▶ Extrait fourni:
_ _ _ _ _ _ _

C’est le tube économique de ce début d’été : Vive les déficits et vive la dette ! Ainsi le veut la modern monetary theory (MMT) ou « nouvelle politique monétaire » popularisée aux États-Unis par Stephanie Kelton, la conseillère économique de Bernie Sanders (démocrate d’extrême-gauche), et ainsi que le proclame chez nous l’ancien chef économiste du FMI Olivier Blanchard.

Une ritournelle qui ne manquera pas de tintinnabuler plaisamment aux oreilles d’Emmanuel Macron, alors qu’il échoue comme ses prédécesseurs à maîtriser les dépenses publiques, ainsi que la Cour des comptes vient de nous le rappeler, et alors que notre dette publique frôle dangereusement les 100 % du PIB d’après la dernière publication de l’INSEE.

Stephanie KeltonOlivier Blanchard

Que nous dit donc la MMT ? Que l’on peut laisser filer les déficits, donc la dette publique, sans risquer la faillite, pour peu qu’on ait des projets d’investissement et des travailleurs disponibles. Le contre-exemple de la Grèce ou les difficultés de l’Italie s’avèrent incapables d’entamer ce bel optimisme au motif que l’euro, monnaie non souveraine pour ces pays, ne bénéficie d’aucun des privilèges dont les États-Unis bénéficient avec le dollar.

La monnaie unique européenne, affligée de ses critères de convergence et de son pacte de stabilité – déficit public inférieur à 3 % du PIB et dette publique inférieure à 60 % du PIB – serait donc la grande coupable qui empêcherait les peuples d’accéder à la prospérité économique éternelle. Un refrain connu en nos contrées européennes, mais qui ne tient pas à l’analyse comparative entre les pays.

Il suffit d’ailleurs de regarder le programme promu par Stephanie Kelton et repris intégralement par Bernie Sanders en vue de la Primaire démocrate pour se convaincre que la souveraineté monétaire n’est que l’alibi vaguement technique d’une politique de dépenses publiques volontaristes dans le droit fil de Keynes et de Roosevelt en leur temps.

_ _ _ _ _ _ _

[Enregistrements tirés d'une collecte de données]
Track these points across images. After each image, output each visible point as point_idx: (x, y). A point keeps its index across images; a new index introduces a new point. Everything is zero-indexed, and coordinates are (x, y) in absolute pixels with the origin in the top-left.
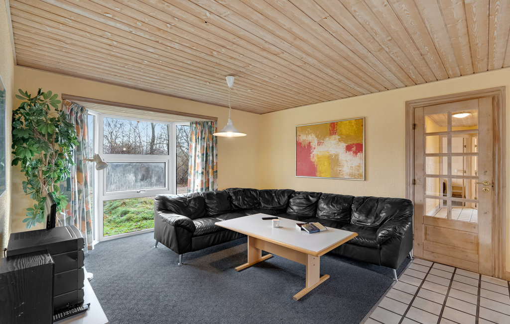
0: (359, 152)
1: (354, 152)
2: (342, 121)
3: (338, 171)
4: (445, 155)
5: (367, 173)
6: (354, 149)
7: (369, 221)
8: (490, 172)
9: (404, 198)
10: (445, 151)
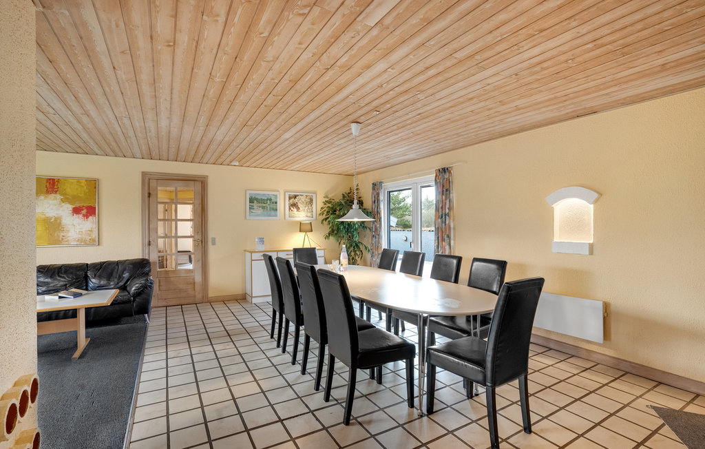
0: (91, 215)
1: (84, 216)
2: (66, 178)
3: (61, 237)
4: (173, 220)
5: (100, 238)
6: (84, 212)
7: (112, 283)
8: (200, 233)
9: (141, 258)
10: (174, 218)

_ _ _ _ _ _ _

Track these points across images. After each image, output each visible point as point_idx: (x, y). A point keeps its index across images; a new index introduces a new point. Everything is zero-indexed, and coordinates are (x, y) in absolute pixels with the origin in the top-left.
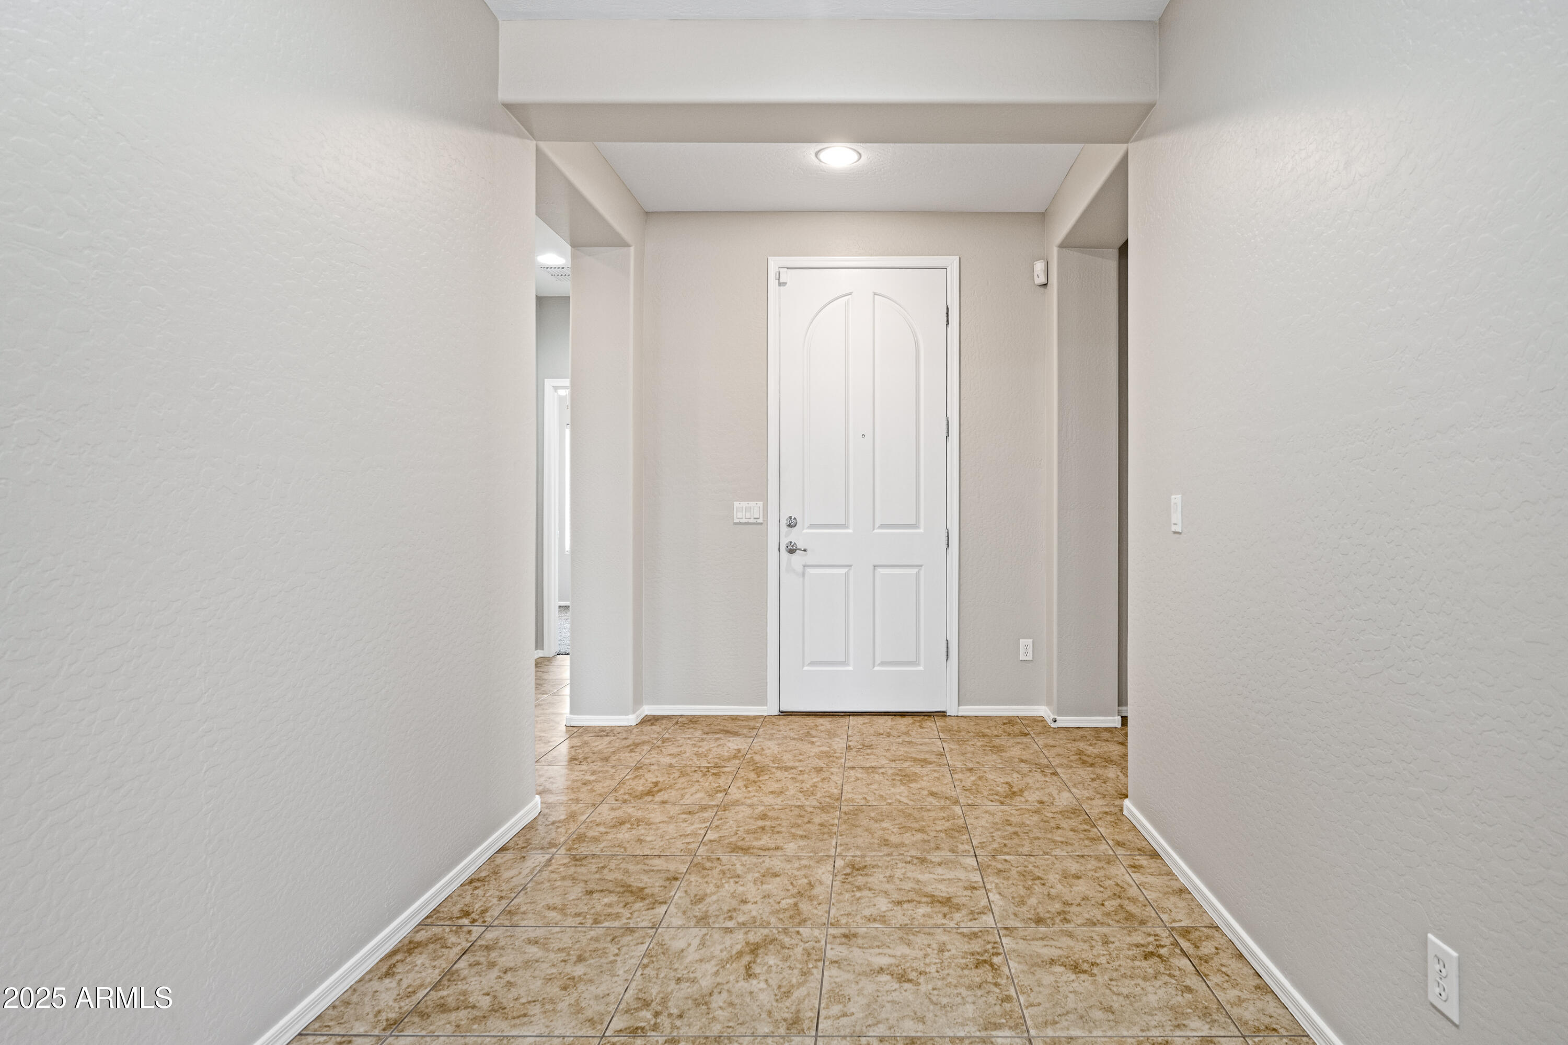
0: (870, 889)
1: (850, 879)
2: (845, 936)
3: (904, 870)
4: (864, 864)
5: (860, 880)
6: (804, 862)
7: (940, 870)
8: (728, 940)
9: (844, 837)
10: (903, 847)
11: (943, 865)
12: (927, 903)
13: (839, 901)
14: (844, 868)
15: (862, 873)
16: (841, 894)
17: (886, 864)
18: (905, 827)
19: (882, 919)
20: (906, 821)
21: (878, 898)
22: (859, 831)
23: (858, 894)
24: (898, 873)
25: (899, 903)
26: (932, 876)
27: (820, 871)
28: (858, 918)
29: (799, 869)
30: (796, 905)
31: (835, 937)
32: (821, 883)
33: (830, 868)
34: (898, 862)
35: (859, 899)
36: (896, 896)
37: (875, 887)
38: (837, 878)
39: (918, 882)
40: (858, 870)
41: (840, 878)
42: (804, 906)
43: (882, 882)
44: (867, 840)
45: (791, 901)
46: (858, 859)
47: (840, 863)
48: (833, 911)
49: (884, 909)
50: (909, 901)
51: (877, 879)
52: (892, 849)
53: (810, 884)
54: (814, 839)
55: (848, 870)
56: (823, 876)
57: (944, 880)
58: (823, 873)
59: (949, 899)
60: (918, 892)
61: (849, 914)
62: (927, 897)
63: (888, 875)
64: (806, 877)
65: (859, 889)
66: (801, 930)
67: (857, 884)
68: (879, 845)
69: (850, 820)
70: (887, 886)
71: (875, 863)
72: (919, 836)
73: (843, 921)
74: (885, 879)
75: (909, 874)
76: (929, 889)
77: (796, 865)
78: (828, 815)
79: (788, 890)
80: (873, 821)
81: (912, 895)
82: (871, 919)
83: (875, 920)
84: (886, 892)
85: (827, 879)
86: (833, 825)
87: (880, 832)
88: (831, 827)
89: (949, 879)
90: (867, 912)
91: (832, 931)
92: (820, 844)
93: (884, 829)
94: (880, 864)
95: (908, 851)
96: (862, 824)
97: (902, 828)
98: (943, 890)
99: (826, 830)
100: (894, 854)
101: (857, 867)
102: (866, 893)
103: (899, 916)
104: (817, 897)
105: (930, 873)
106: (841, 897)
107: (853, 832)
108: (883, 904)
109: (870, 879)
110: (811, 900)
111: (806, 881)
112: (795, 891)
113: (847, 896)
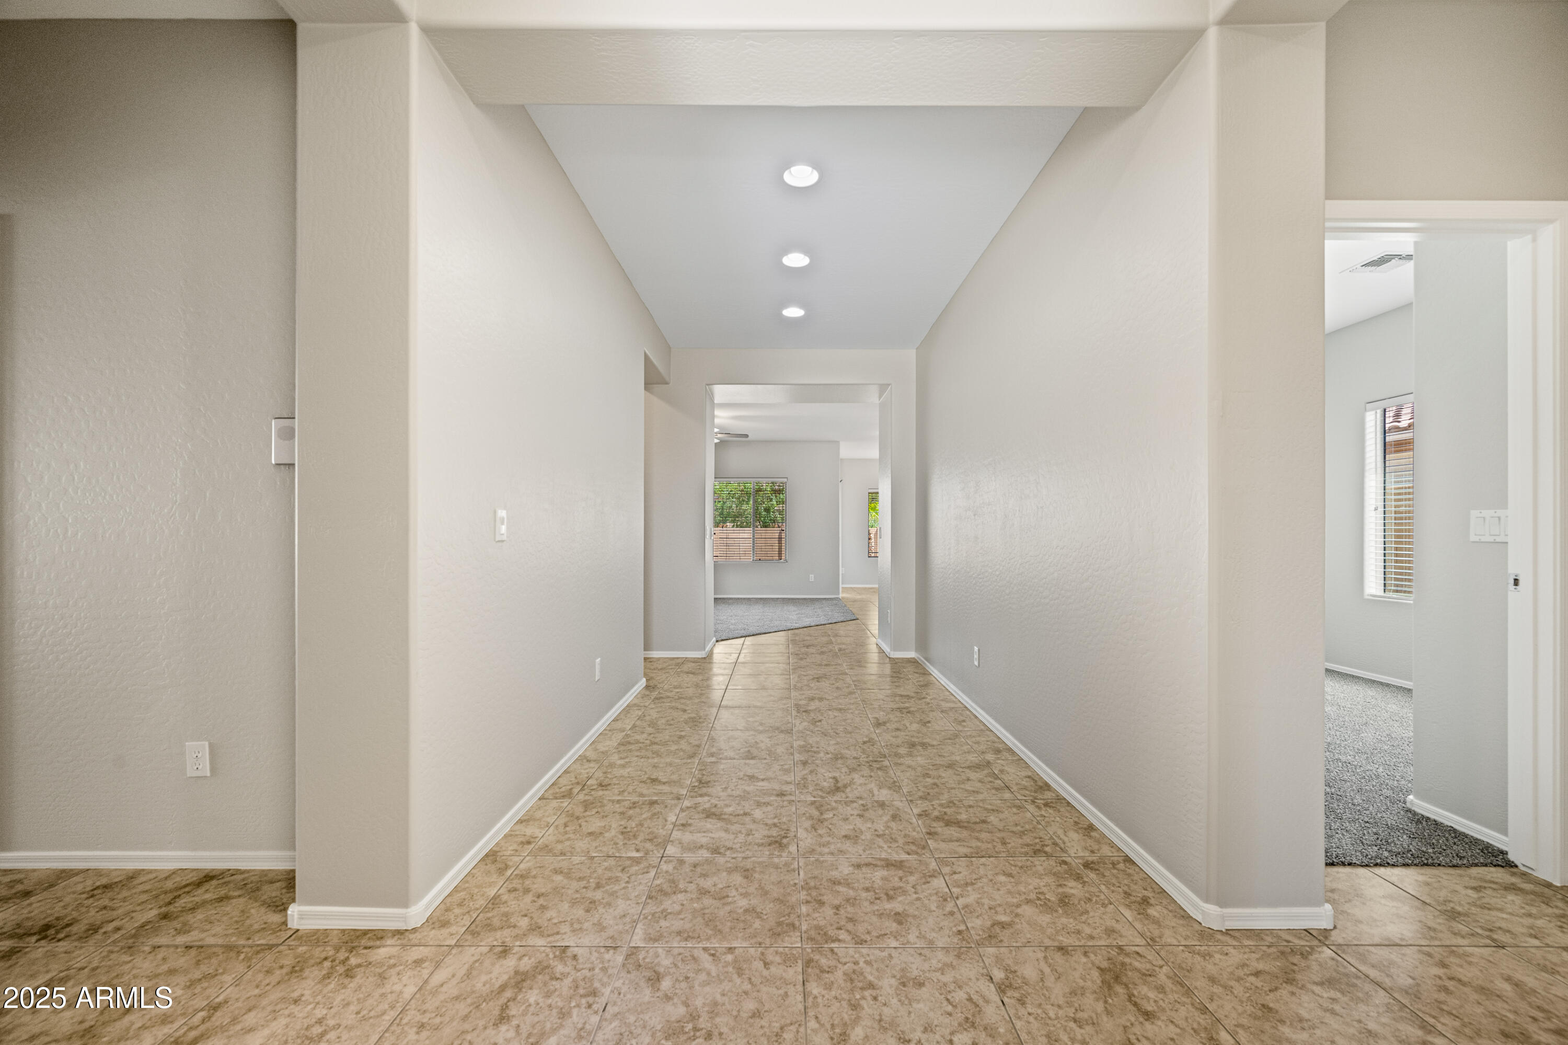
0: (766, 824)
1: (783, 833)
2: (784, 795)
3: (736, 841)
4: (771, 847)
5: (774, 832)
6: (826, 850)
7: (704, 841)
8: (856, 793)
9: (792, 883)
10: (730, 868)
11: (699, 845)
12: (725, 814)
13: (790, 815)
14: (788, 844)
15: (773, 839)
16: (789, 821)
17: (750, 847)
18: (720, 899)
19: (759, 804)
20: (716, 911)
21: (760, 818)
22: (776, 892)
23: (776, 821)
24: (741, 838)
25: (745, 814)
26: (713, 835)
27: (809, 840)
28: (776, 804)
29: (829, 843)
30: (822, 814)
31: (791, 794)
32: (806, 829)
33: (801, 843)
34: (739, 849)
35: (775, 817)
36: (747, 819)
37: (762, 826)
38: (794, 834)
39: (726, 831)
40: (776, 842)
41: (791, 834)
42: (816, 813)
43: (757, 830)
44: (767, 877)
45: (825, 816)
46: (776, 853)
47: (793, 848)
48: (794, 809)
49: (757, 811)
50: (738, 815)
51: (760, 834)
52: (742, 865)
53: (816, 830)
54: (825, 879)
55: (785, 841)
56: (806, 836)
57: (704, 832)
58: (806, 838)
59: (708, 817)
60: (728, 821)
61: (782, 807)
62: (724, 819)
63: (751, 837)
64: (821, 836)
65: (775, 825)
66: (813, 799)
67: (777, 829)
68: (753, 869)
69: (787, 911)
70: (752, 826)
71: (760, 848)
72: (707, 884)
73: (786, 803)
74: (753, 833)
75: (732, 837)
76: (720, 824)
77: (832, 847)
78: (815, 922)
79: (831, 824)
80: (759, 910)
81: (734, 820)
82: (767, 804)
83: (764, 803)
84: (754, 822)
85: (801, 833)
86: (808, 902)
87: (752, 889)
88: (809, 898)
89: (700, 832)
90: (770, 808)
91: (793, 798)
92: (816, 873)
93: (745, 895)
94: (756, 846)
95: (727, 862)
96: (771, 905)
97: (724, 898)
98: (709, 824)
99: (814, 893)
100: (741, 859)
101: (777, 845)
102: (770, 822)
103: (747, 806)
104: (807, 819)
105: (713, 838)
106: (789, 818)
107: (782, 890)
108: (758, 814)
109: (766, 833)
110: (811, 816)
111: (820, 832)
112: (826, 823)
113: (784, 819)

_ _ _ _ _ _ _

▶ Tâche à faire:
Recopiez mot pour mot le passage de l'extrait sur la théorie monétaire moderne qui va de « Stephanie KeltonOlivier Blanchard » à « avec le dollar. », ces deux bouts compris. Le matériel ci-dessus ne sert pas ici.

▶ Résultat attendu:
Stephanie KeltonOlivier Blanchard

Que nous dit donc la MMT ? Que l’on peut laisser filer les déficits, donc la dette publique, sans risquer la faillite, pour peu qu’on ait des projets d’investissement et des travailleurs disponibles. Le contre-exemple de la Grèce ou les difficultés de l’Italie s’avèrent incapables d’entamer ce bel optimisme au motif que l’euro, monnaie non souveraine pour ces pays, ne bénéficie d’aucun des privilèges dont les États-Unis bénéficient avec le dollar.